L'ex-magnat du pétrole russe Mikhaïl Khodorkovski et son principal associé Platon Lebedev ont été reconnus coupables lundi dans leur deuxième procès pour vol de millions de tonnes de pétrole, une affaire lourde de sens politique.

«Le tribunal a établi que Khodorkovski et Lebedev avaient procédé au vol de biens dans le cadre d'un groupe organisé en utilisant leur fonction professionnelle», a déclaré le juge Viktor Danilkine qui a entamé lundi l'énoncé du jugement dans leur deuxième procès. MM. Khodorkovski et Lebedev sont emprisonnés depuis 2003.

Le tribunal les a également reconnus coupables pour «blanchiment» de 23,5 milliards de dollars.

L'énoncé du jugement va durer plusieurs jours et la peine ne sera annoncée qu'à la fin.

Mais la défense a déjà déclaré qu'elle allait faire appel du jugement. «Nous allons sans aucun doute faire appel», a déclaré Vadim Kliouvgant, principal avocat de M. Khodorkovski.

Le parquet a requis 14 ans de prison contre MM. Khodorkovski et Lebedev jugés depuis mars 2009 pour vol de 218 millions de tonnes de pétrole.

Entre 200 et 300 personnes dont beaucoup de journalistes se pressaient lundi matin devant le tribunal moscovite de Khamovniki. Seulement un petit groupe a réussi à entrer dans l'intérieur du tribunal.

«Liberté aux prisonniers politiques!», «La Russie sans Poutine!», scandaient les sympathisants, référence à l'homme fort de Russie Vladimir Poutine.

Des dizaines de personnes ont été interpellées, selon une journaliste de l'AFP.

L'affaire Ioukos est très largement considérée comme orchestrée par le pouvoir russe pour briser un homme d'affaires trop indépendant, qui finançait l'opposition et n'hésitait pas à contredire le président de l'époque Vladimir Poutine, actuel Premier ministre.

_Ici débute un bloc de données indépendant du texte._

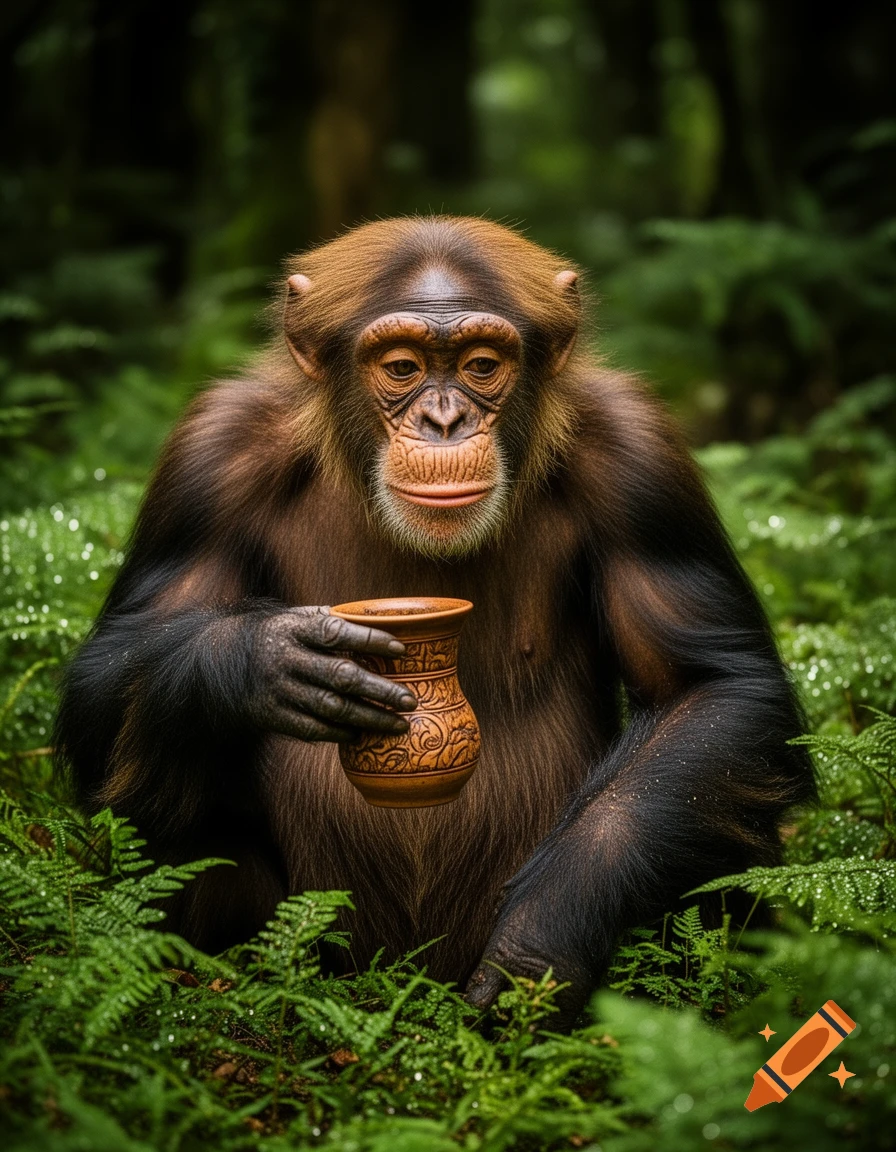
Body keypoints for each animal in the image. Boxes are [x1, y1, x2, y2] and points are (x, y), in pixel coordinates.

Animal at [56, 216, 814, 1026]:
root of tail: (407, 984)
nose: (444, 418)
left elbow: (708, 687)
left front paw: (542, 937)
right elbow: (112, 664)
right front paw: (257, 659)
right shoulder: (207, 458)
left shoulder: (641, 460)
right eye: (401, 366)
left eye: (481, 365)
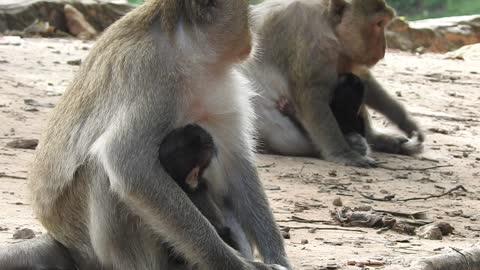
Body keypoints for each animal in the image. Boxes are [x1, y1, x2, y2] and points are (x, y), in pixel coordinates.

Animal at [0, 0, 292, 270]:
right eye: (246, 15)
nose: (252, 38)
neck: (184, 49)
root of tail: (66, 244)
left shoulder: (219, 82)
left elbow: (236, 162)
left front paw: (277, 257)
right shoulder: (155, 78)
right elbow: (129, 164)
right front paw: (237, 264)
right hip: (94, 244)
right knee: (101, 169)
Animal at [244, 0, 424, 167]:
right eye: (379, 24)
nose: (384, 47)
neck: (328, 21)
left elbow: (361, 75)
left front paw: (404, 120)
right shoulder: (312, 39)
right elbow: (311, 97)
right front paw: (343, 153)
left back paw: (375, 139)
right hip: (290, 139)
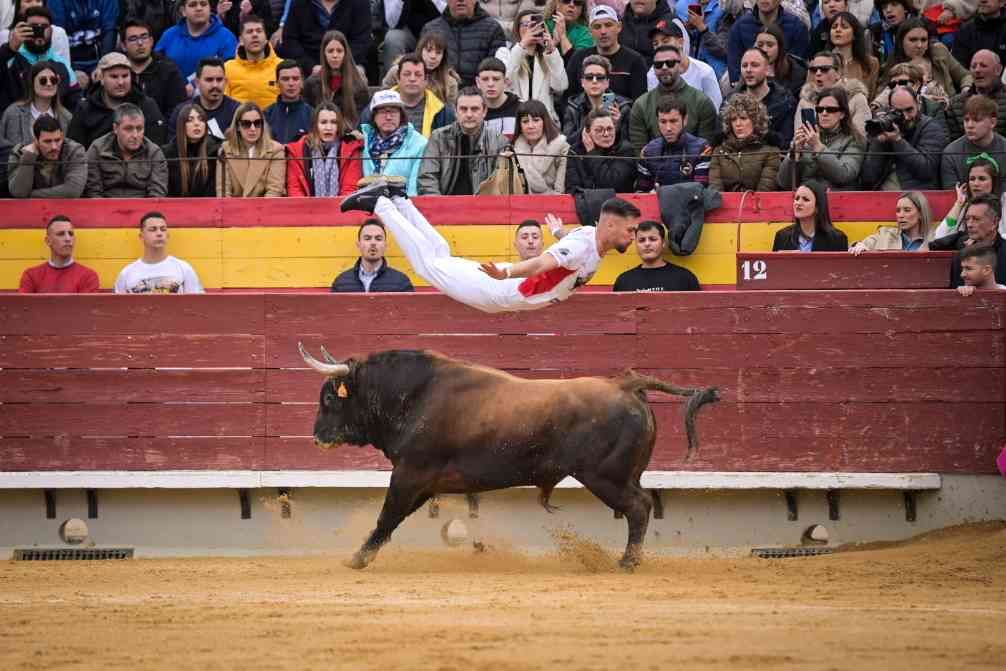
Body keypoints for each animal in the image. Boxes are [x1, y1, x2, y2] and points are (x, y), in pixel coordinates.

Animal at [293, 344, 720, 571]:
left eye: (329, 398)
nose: (317, 436)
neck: (414, 395)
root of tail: (626, 384)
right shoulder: (424, 482)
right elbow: (401, 518)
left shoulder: (410, 474)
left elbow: (387, 516)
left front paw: (356, 559)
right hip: (622, 475)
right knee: (641, 504)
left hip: (605, 477)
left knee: (639, 507)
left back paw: (627, 563)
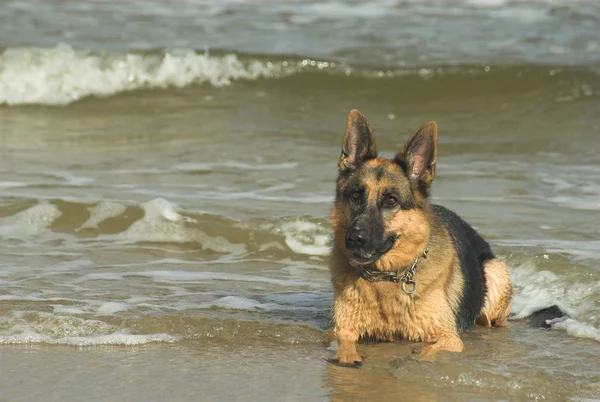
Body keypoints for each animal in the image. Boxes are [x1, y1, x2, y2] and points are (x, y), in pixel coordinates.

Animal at [330, 110, 512, 368]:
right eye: (356, 195)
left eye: (391, 200)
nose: (355, 239)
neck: (386, 276)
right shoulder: (341, 329)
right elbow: (343, 342)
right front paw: (348, 356)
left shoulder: (449, 339)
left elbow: (426, 353)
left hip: (496, 271)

Ancien patron de Ioukos, fleuron de l'industrie pétrolière démantelé au profit d'entreprises proches du pouvoir, M. Khodorkovski et son principal associé Platon Lebedev sont incarcérés depuis 2003 et purgent déjà une peine de huit ans pour escroquerie à grande échelle et évasion fiscale.

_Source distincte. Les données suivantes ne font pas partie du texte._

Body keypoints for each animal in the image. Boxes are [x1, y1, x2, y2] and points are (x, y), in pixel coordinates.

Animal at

L'énoncé du jugement devait initialement commencer le 15 décembre mais a été reporté au 27 décembre sans explications.

Vladimir Poutine a déclaré le 16 décembre que la place de Khodorkovski était en prison.

«Tout voleur doit aller en prison», a-t-il dit, estimant que les «crimes» de Khodorkovski avaient été «prouvés par la justice».

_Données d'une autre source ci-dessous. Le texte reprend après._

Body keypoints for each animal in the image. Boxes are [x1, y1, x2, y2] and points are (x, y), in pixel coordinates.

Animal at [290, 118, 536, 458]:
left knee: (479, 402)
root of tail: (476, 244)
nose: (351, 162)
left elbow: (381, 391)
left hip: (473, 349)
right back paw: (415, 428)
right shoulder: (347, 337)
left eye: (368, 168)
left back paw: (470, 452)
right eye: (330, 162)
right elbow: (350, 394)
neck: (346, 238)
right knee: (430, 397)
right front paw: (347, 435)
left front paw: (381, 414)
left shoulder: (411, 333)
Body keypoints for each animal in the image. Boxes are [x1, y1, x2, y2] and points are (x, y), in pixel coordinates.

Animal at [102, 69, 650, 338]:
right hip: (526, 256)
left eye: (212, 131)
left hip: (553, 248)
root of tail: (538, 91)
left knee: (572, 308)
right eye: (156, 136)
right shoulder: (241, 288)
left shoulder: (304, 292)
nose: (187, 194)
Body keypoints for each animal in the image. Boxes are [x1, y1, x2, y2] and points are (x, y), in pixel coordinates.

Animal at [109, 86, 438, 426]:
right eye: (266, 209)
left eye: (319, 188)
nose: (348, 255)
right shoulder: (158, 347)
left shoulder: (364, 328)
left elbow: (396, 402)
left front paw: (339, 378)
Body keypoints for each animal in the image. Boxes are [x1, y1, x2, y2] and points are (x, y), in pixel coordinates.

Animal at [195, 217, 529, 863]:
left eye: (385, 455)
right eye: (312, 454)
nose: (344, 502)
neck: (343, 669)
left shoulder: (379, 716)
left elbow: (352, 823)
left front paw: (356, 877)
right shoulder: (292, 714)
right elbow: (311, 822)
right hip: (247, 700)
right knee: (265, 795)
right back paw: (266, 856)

Pour de nombreux observateurs, le jugement sera un test du ton plus libéral affiché par le président Dmitri Medvedev, et enverra un signal aux élites et aux investisseurs étrangers.

Le chef de l'État a estimé qu'aucun responsable n'avait le droit d'exprimer sa position avant le jugement sans pour autant condamner les propos de M. Poutine.

Un conseiller du président russe Dmitri Medvedev a estimé que Khodorkovski devait être acquitté dans une entrevue au quotidien Kommersant.

«Seul l'acquittement serait un jugement qu'on pourrait considérer non seulement comme juste, mais aussi comme pragmatique et rationnel dans tous les sens», a déclaré Igor Iourguens, directeur de l'Institut du développement contemporain dont le Conseil de surveillance est présidé par M. Medvedev.

L'ambassadeur d'Allemagne à Moscou Ulrich Brandenburg a déclaré à la veille de l'énoncé du jugement que le procès de Khodorkovski suscitait l'inquiétude des milieux des affaires occidentaux en soulignant que le jugement serait «un test pour l'état de droit en Russie».